_What this task involves_
Copy the records from the first line down to and including the line containing "Nota colour: yellow -> light green", putting "people" wherever "humans" appears and changing nothing else.

_Given data_

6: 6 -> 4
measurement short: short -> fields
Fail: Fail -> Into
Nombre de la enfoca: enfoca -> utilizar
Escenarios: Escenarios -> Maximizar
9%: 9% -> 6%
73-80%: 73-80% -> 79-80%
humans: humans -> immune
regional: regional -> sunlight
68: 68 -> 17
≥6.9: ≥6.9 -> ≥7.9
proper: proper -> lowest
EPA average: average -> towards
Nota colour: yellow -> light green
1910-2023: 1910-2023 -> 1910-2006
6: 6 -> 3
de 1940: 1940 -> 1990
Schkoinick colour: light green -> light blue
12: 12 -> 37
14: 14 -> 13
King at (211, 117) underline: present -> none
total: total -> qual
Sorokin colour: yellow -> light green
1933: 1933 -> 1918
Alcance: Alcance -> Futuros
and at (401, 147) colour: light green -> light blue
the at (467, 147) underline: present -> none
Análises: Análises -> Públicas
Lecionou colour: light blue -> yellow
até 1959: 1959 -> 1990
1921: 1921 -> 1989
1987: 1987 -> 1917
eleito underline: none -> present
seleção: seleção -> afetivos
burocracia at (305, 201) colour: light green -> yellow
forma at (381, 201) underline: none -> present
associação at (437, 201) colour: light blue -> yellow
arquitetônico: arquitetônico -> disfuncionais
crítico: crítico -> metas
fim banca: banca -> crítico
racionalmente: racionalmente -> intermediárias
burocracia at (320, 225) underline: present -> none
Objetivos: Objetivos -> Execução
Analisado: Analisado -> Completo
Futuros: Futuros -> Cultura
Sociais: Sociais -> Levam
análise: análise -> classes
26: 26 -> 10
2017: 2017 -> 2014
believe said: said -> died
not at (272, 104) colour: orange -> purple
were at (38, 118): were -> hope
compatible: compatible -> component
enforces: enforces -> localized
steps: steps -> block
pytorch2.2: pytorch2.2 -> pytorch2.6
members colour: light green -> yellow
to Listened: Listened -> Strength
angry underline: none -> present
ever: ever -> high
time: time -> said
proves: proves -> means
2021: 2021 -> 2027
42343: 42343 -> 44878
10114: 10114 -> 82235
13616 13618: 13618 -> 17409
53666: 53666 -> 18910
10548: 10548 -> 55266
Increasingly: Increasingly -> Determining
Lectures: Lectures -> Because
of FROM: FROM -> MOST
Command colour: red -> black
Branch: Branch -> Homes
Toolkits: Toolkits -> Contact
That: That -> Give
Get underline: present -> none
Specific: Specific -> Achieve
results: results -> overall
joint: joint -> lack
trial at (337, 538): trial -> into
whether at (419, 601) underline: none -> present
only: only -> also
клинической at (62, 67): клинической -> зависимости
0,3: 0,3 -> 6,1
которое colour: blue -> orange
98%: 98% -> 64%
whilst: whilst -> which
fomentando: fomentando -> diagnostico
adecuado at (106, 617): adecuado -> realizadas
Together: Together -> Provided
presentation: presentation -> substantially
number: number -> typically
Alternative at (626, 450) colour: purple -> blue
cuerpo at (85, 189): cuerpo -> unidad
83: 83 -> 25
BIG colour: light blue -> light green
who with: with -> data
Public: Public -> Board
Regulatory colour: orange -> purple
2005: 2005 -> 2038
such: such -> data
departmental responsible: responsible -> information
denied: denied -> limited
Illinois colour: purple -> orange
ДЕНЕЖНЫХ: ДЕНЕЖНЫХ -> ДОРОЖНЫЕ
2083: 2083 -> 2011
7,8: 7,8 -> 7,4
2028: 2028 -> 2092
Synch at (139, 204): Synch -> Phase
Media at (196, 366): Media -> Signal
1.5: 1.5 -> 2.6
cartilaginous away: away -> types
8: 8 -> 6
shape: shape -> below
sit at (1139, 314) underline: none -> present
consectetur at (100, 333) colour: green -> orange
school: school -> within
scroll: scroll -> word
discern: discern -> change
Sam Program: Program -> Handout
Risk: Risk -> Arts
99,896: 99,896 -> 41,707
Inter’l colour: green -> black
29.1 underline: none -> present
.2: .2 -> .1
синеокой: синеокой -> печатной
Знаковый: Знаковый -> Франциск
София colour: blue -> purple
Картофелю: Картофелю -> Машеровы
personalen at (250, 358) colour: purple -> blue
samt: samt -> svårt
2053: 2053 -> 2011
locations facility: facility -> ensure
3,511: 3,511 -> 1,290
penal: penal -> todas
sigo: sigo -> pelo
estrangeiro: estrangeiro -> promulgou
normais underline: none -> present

_Task answer_
6: 6 -> 4
measurement short: short -> fields
Fail: Fail -> Into
Nombre de la enfoca: enfoca -> utilizar
Escenarios: Escenarios -> Maximizar
9%: 9% -> 6%
73-80%: 73-80% -> 79-80%
people: people -> immune
regional: regional -> sunlight
68: 68 -> 17
≥6.9: ≥6.9 -> ≥7.9
proper: proper -> lowest
EPA average: average -> towards
Nota colour: yellow -> light green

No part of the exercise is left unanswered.